レインは首元をパタパタと(あお)いで不快感を示す。


「こんなとこに…居るのでしょうか?」


「信用するしかないな」


二人は一本道の洞窟を進んでいると枯れ木の魔物が出現して梟は真実を言っていたと察する。


「魔物!」


「っち、武器が…トラベラー!」


呼ばれて現れた旅行鞄は決戦を前に仕方ないと斧ベオウルフをアキトに吐き出す。

許可が降りてアキトは得意気な顔をして魔物を一撃で伐採する。


「精霊を使うまでもないな…」


余裕な表情のアキトに対しレインは奥を指差して不安そうな顔をする。


「アキトさま、奥が…(もや)…でしょうか?」


トラップ型の黒い靄を見つけたレイン、アキトは身代わり人形を一つ投げつけてみるとみるみる吸って魔物化する。


「厄介なトラップだな…灯りがあって良かった」


変化した人形を素早く撃破し更に奥へ進む。


その後もう一つ罠を越えた奥では一人の魔族がトラップの作動を感知して身構えていた。


「ちぃ!人間が!手駒作るのも楽じゃねぇんだぞ!」


「生命は貴様らの玩具じゃない」


アキトは冷酷に言い放ち斧を構える。魔族は壁に立て掛けていた槍を手に取り牽制するように左右に振る。

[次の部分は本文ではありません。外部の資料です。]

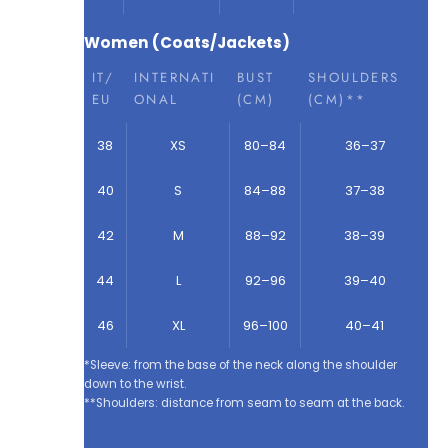
Women (Coats/Jackets)
IT/
INTERNATI
BUST
SHOULDERS
EU
ONAL
(CM)
(CM)**
38
XS
80–84
36–37
40
S
84–88
37–38
42
M
88–92
38–39
44
L
92–96
39–40
46
XL
96–100
40–41
*Sleeve: from the base of the neck along the shoulder
down to the wrist.
**Shoulders: distance from seam to seam at the back.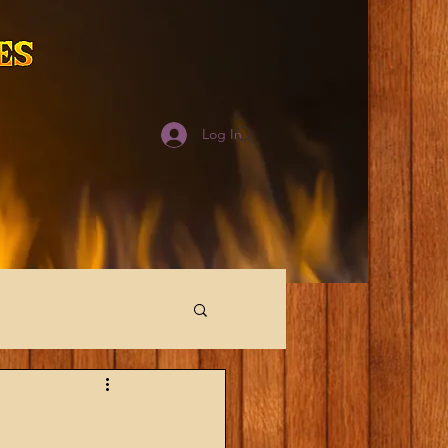
Log In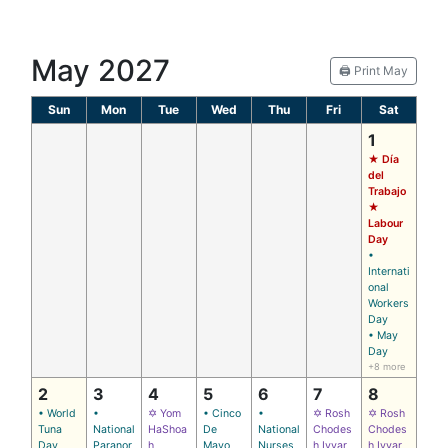
May 2027
🖨️ Print May
Sun
Mon
Tue
Wed
Thu
Fri
Sat
1
★ Día
del
Trabajo
★
Labour
Day
•
Internati
onal
Workers
Day
• May
Day
+8 more
2
3
4
5
6
7
8
• World
•
✡ Yom
• Cinco
•
✡ Rosh
✡ Rosh
Tuna
National
HaShoa
De
National
Chodes
Chodes
Day
Paranor
h
Mayo
Nurses
h Iyyar
h Iyyar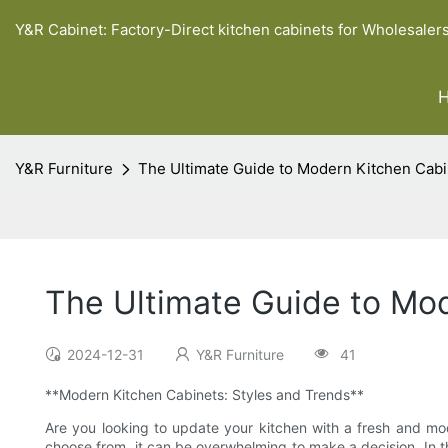
Y&R Cabinet: Factory-Direct kitchen cabinets for Wholesaler
Y&R Furniture
The Ultimate Guide to Modern Kitchen Cabi
The Ultimate Guide to Mod
2024-12-31
Y&R Furniture
41
**Modern Kitchen Cabinets: Styles and Trends**
Are you looking to update your kitchen with a fresh and mo
choose from, it can be overwhelming to make a decision. In thi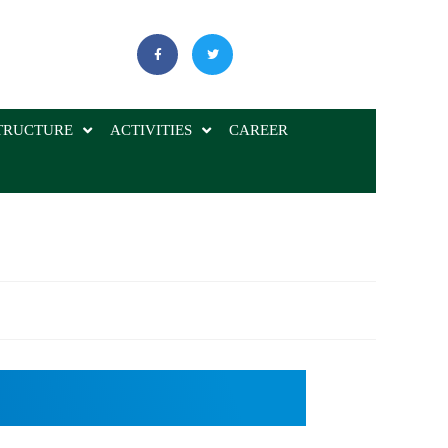
TRUCTURE
ACTIVITIES
CAREER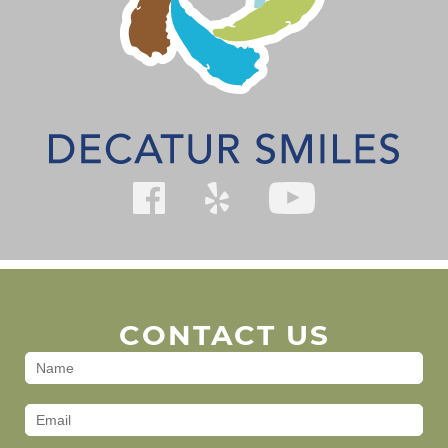
CONTACT US
Contact
Us
(Footer)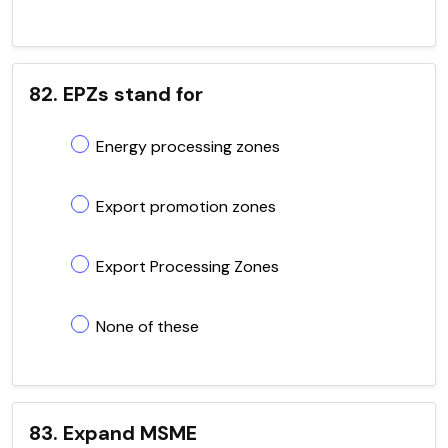
82. EPZs stand for
Energy processing zones
Export promotion zones
Export Processing Zones
None of these
83. Expand MSME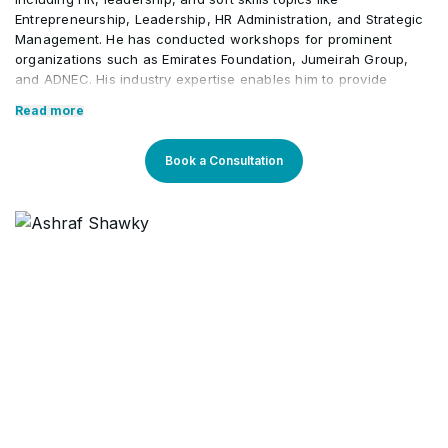
Entrepreneurship, Leadership, HR Administration, and Strategic
Management. He has conducted workshops for prominent
organizations such as Emirates Foundation, Jumeirah Group,
and ADNEC. His industry expertise enables him to provide
practical, engaging learning experiences, particularly for UAE
Read more
Nationals.
Core Competencies:
Book a Consultation
Human Resources (HR)
Compensation & Benefits
Leadership Development
Supply Chain Management
Quality Management
Employee Relations
Performance Management
Talent Management
Professional Qualifications: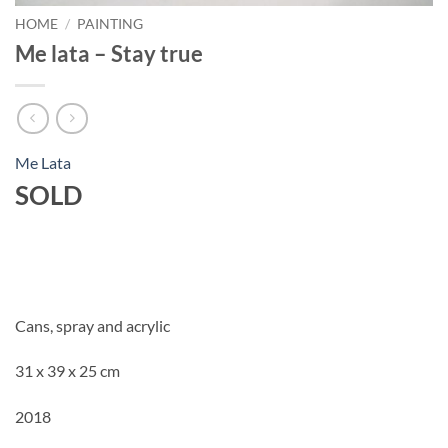
HOME
/
PAINTING
Me lata – Stay true
Me Lata
SOLD
Cans, spray and acrylic
31 x 39 x 25 cm
2018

そのビビリ具合に呆れつつアキトは少し会話してやるかと口を開く。


「殺す前に仲間はどこか吐いてもらおうか」


「誰が言うか!」


狭い洞窟では有用な突きをしてアキトを威嚇する。戦いやすそうだとレインも如意棒を伸ばして同じ様に槍のように持つ。

真似をされたと逆上する魔族は口を膨らませて黒い靄を吐く体勢に入りレインは素早く身代わり人形を胸元から抜き取りエイッと投げつける。

顔面にぶつけられて靄を吐く前に視界を塞がれアキトはチャンスと見て投擲物をそのまま人形越しに顔面に投げ付けて貫通させて一撃で仕留める。


「あの…人形が…」


「投げるタイミングが下手だ。まだ構えてるだけで良かったのに投げるな」


せっかく頑張ったのにとレインは大きく肩を落とすのであった。